**TASK TO COMPLETE**
Copy the lines exactly as they appear, starting with the first line of the records and ending with the line that contains "Draw a box around".

**SUPPLIED ENTRIES**

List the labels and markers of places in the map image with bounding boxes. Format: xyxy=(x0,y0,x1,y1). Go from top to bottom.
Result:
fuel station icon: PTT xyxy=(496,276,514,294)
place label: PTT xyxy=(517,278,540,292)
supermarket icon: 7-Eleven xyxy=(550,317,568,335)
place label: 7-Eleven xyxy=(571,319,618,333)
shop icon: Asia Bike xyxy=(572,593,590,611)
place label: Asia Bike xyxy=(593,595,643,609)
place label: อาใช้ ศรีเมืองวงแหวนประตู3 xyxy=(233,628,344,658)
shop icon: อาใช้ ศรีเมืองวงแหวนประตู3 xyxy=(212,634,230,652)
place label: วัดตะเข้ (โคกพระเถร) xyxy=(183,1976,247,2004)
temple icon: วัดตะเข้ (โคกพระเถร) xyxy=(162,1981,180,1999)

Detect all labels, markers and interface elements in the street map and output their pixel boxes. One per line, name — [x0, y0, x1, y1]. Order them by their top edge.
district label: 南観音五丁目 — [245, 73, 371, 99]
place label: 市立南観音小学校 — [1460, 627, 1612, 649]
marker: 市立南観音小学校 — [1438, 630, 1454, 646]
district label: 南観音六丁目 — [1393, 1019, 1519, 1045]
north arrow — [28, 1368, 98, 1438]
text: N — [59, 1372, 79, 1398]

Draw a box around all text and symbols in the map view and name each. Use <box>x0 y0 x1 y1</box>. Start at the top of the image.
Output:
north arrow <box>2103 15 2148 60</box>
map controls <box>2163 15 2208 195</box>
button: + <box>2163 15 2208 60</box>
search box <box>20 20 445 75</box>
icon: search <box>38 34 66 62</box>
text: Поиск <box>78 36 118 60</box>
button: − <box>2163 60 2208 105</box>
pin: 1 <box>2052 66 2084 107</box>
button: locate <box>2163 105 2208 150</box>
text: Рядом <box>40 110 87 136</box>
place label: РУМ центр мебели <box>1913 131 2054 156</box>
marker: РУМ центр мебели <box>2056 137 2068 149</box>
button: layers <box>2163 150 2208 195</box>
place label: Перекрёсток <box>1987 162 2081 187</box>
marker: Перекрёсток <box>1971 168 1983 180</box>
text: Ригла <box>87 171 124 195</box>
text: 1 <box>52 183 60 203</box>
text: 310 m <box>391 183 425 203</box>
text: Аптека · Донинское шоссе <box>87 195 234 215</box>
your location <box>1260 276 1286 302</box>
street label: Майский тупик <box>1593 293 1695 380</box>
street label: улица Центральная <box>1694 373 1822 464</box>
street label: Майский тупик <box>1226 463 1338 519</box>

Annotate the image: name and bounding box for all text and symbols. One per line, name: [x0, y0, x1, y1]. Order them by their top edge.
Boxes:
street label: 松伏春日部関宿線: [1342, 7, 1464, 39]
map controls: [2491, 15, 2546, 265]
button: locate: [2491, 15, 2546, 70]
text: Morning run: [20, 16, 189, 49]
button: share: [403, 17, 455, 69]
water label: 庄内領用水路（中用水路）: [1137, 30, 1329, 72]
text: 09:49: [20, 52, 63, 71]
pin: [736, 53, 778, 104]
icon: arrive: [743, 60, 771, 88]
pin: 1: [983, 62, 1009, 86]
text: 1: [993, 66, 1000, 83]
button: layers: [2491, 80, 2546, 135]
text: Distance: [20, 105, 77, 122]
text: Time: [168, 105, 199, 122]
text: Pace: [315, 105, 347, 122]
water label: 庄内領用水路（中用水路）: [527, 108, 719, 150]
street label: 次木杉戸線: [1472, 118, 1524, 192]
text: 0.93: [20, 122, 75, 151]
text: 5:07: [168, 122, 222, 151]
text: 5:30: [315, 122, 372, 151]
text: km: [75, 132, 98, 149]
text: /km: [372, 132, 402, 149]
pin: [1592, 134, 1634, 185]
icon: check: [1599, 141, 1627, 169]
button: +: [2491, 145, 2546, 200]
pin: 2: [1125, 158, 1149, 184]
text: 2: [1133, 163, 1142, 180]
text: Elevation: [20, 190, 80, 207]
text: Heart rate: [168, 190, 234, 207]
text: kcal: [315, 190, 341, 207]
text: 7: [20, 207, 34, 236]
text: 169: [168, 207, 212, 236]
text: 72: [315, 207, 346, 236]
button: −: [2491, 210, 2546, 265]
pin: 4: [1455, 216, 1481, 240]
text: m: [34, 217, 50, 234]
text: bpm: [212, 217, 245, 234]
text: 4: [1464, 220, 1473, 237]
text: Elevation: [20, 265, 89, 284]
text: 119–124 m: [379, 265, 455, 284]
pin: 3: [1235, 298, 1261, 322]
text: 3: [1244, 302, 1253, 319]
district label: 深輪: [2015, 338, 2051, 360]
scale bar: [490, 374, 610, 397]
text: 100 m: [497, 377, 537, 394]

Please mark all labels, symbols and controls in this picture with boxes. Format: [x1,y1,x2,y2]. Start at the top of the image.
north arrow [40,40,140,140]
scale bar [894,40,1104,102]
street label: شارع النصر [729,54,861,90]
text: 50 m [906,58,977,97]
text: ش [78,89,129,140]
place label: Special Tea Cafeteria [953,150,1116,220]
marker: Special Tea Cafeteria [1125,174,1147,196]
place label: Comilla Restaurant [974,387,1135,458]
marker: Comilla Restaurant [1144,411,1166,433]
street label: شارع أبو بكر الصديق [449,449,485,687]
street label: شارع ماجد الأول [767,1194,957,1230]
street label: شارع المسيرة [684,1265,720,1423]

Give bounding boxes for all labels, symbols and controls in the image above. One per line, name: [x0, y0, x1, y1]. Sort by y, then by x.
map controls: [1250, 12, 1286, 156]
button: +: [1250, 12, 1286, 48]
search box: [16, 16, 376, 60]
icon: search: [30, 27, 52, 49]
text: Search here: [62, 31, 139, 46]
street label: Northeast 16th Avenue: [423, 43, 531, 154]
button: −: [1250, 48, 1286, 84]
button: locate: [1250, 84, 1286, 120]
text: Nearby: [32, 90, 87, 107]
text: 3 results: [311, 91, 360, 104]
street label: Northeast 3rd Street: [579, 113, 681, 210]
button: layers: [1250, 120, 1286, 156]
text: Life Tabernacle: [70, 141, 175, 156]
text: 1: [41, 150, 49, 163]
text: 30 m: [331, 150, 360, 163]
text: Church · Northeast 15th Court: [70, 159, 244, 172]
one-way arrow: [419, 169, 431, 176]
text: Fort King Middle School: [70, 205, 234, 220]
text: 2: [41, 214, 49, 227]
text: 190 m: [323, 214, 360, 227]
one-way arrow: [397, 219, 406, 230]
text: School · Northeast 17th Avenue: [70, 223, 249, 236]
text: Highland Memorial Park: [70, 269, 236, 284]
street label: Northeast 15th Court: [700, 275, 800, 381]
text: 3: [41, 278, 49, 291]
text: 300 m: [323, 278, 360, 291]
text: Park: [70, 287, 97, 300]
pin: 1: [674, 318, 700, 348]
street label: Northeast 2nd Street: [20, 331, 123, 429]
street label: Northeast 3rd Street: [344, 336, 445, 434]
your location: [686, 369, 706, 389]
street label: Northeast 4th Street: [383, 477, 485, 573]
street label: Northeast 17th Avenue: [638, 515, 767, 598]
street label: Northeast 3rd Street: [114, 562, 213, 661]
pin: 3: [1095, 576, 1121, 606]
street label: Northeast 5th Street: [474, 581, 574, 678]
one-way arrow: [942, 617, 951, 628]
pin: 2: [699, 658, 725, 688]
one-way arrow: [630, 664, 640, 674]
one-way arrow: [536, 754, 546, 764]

**RESPONSE AREA**
List the labels and markers of places in the map image with bounding boxes. Format: xyxy=(x0,y0,x1,y1). Go from top to bottom.
Result:
fuel station icon: PTT xyxy=(496,276,514,294)
place label: PTT xyxy=(517,278,540,292)
supermarket icon: 7-Eleven xyxy=(550,317,568,335)
place label: 7-Eleven xyxy=(571,319,618,333)
shop icon: Asia Bike xyxy=(572,593,590,611)
place label: Asia Bike xyxy=(593,595,643,609)
place label: อาใช้ ศรีเมืองวงแหวนประตู3 xyxy=(233,628,344,658)
shop icon: อาใช้ ศรีเมืองวงแหวนประตู3 xyxy=(212,634,230,652)
place label: วัดตะเข้ (โคกพระเถร) xyxy=(183,1976,247,2004)
temple icon: วัดตะเข้ (โคกพระเถร) xyxy=(162,1981,180,1999)

Detect all labels, markers and interface elements in the street map and output their pixel boxes. One per line, name — [x0, y0, x1, y1]. Order them by their top edge.
district label: 南観音五丁目 — [245, 73, 371, 99]
place label: 市立南観音小学校 — [1460, 627, 1612, 649]
marker: 市立南観音小学校 — [1438, 630, 1454, 646]
district label: 南観音六丁目 — [1393, 1019, 1519, 1045]
north arrow — [28, 1368, 98, 1438]
text: N — [59, 1372, 79, 1398]

Draw a box around all text and symbols in the map view and name each. Use <box>x0 y0 x1 y1</box>. Start at the top of the image.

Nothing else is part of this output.